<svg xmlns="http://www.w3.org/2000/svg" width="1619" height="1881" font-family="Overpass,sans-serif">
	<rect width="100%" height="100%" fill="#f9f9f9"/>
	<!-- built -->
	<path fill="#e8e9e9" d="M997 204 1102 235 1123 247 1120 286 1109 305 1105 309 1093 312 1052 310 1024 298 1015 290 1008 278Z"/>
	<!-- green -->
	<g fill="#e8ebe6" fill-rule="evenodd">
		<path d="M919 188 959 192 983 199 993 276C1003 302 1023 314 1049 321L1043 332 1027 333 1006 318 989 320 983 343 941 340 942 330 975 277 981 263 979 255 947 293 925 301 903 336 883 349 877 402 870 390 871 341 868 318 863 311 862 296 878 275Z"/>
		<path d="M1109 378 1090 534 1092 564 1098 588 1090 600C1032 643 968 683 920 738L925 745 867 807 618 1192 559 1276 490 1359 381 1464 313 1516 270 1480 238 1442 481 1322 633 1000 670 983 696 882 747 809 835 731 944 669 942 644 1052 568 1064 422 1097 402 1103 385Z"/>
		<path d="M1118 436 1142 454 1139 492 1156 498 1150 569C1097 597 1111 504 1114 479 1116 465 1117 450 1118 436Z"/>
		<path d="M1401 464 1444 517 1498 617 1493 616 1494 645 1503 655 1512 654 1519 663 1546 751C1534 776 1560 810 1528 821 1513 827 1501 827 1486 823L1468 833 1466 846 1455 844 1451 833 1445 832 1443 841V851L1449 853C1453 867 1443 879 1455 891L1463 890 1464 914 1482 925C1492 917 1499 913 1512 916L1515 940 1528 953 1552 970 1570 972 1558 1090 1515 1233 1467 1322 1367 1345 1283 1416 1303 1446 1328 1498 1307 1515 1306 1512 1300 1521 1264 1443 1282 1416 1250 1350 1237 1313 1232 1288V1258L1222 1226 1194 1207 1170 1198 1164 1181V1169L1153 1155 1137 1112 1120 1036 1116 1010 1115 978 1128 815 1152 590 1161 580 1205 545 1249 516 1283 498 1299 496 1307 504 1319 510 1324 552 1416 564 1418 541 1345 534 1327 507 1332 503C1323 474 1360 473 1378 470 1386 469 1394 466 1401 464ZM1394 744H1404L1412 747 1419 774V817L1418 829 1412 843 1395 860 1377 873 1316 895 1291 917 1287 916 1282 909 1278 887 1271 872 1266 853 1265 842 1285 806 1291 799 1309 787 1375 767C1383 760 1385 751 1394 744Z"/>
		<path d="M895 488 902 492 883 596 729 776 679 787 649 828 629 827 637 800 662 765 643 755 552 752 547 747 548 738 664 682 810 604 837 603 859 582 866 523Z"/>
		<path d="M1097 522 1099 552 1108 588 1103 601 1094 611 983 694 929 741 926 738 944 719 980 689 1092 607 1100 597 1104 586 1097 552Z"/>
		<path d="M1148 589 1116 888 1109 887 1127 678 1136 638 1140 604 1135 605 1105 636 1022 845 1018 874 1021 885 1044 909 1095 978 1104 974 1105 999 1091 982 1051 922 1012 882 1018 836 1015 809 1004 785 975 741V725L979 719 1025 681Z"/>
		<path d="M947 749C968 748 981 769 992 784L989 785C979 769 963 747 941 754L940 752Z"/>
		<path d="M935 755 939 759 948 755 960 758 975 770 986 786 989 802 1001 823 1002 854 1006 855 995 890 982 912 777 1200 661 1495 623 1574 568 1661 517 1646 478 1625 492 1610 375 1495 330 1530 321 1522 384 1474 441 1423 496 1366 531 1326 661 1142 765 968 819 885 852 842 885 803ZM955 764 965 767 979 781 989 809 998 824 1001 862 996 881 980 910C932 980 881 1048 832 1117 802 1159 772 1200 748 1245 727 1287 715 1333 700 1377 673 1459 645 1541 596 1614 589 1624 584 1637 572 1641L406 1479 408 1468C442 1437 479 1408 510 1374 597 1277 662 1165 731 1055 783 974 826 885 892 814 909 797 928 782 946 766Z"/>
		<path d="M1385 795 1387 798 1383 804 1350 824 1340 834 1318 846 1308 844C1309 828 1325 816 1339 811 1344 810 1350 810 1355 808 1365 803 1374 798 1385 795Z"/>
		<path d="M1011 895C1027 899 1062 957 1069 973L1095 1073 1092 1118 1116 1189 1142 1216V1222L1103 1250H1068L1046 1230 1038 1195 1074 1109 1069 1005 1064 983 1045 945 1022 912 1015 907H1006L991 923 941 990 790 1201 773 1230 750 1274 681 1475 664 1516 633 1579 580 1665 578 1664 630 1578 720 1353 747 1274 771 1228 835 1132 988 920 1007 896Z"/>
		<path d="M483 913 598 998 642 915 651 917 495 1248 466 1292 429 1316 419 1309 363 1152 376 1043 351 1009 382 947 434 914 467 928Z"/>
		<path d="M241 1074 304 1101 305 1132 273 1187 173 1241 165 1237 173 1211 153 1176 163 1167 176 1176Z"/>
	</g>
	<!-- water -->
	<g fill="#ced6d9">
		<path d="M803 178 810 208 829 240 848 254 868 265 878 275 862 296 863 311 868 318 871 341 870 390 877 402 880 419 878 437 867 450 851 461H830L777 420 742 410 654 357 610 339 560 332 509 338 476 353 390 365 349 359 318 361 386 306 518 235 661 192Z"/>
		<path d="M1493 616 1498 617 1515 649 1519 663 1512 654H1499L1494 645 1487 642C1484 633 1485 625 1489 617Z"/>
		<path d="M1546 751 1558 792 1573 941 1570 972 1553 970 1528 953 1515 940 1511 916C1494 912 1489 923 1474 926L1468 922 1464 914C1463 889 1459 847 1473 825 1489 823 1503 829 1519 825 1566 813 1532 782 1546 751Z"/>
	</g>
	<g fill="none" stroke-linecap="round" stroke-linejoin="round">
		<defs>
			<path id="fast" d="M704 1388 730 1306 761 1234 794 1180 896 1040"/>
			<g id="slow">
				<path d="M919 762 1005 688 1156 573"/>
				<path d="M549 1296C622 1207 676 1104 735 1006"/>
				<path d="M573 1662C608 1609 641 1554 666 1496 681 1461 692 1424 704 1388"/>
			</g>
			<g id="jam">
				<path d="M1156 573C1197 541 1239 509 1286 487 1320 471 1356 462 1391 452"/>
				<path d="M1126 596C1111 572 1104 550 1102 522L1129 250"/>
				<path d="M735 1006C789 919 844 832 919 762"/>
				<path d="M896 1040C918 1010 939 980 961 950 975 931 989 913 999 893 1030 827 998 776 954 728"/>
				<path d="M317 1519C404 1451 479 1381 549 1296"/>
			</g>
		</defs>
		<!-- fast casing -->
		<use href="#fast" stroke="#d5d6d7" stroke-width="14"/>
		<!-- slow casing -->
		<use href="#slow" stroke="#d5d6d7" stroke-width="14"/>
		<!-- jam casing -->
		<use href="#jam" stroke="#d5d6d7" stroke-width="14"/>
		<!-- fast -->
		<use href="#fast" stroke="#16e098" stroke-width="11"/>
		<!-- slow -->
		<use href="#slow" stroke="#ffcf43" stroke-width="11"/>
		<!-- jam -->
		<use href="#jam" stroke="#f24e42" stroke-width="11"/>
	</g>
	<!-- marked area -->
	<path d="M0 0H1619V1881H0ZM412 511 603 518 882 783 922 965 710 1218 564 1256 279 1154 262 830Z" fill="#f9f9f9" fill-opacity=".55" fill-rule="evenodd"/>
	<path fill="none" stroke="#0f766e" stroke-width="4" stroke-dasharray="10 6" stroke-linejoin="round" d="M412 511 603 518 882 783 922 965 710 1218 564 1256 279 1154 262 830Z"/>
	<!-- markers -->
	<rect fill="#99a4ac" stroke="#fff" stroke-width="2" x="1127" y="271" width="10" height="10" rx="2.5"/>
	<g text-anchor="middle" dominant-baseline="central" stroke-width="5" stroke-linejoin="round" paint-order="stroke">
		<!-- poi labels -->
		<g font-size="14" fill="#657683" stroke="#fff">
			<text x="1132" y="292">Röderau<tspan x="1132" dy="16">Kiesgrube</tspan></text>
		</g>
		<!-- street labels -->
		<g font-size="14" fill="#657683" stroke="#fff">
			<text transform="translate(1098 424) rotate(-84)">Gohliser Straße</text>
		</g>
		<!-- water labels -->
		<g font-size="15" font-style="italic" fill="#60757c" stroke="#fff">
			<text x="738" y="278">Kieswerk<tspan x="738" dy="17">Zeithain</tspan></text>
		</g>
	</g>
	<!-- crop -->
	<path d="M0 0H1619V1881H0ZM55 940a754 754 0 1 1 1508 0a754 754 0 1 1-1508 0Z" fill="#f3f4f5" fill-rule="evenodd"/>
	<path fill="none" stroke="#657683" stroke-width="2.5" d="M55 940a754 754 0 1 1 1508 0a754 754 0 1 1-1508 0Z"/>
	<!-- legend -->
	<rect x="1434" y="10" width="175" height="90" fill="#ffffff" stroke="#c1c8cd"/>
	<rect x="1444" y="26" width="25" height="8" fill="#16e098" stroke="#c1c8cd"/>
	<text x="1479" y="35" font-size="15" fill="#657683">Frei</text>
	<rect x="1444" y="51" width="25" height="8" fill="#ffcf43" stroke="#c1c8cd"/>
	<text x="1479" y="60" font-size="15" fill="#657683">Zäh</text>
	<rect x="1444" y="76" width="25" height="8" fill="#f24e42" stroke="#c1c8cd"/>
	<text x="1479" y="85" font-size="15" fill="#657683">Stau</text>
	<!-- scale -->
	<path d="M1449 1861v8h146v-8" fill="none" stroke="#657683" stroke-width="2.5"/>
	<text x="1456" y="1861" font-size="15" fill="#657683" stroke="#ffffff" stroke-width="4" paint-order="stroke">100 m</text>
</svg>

Exercise description: Write out exactly the lines above from the line with "573C1197 541 1239" through the line with "0H1619V1881H0ZM55 940a754 754", both of them included, and leave out all other lines.

Exercise response:
				<path d="M1156 573C1197 541 1239 509 1286 487 1320 471 1356 462 1391 452"/>
				<path d="M1126 596C1111 572 1104 550 1102 522L1129 250"/>
				<path d="M735 1006C789 919 844 832 919 762"/>
				<path d="M896 1040C918 1010 939 980 961 950 975 931 989 913 999 893 1030 827 998 776 954 728"/>
				<path d="M317 1519C404 1451 479 1381 549 1296"/>
			</g>
		</defs>
		<!-- fast casing -->
		<use href="#fast" stroke="#d5d6d7" stroke-width="14"/>
		<!-- slow casing -->
		<use href="#slow" stroke="#d5d6d7" stroke-width="14"/>
		<!-- jam casing -->
		<use href="#jam" stroke="#d5d6d7" stroke-width="14"/>
		<!-- fast -->
		<use href="#fast" stroke="#16e098" stroke-width="11"/>
		<!-- slow -->
		<use href="#slow" stroke="#ffcf43" stroke-width="11"/>
		<!-- jam -->
		<use href="#jam" stroke="#f24e42" stroke-width="11"/>
	</g>
	<!-- marked area -->
	<path d="M0 0H1619V1881H0ZM412 511 603 518 882 783 922 965 710 1218 564 1256 279 1154 262 830Z" fill="#f9f9f9" fill-opacity=".55" fill-rule="evenodd"/>
	<path fill="none" stroke="#0f766e" stroke-width="4" stroke-dasharray="10 6" stroke-linejoin="round" d="M412 511 603 518 882 783 922 965 710 1218 564 1256 279 1154 262 830Z"/>
	<!-- markers -->
	<rect fill="#99a4ac" stroke="#fff" stroke-width="2" x="1127" y="271" width="10" height="10" rx="2.5"/>
	<g text-anchor="middle" dominant-baseline="central" stroke-width="5" stroke-linejoin="round" paint-order="stroke">
		<!-- poi labels -->
		<g font-size="14" fill="#657683" stroke="#fff">
			<text x="1132" y="292">Röderau<tspan x="1132" dy="16">Kiesgrube</tspan></text>
		</g>
		<!-- street labels -->
		<g font-size="14" fill="#657683" stroke="#fff">
			<text transform="translate(1098 424) rotate(-84)">Gohliser Straße</text>
		</g>
		<!-- water labels -->
		<g font-size="15" font-style="italic" fill="#60757c" stroke="#fff">
			<text x="738" y="278">Kieswerk<tspan x="738" dy="17">Zeithain</tspan></text>
		</g>
	</g>
	<!-- crop -->
	<path d="M0 0H1619V1881H0ZM55 940a754 754 0 1 1 1508 0a754 754 0 1 1-1508 0Z" fill="#f3f4f5" fill-rule="evenodd"/>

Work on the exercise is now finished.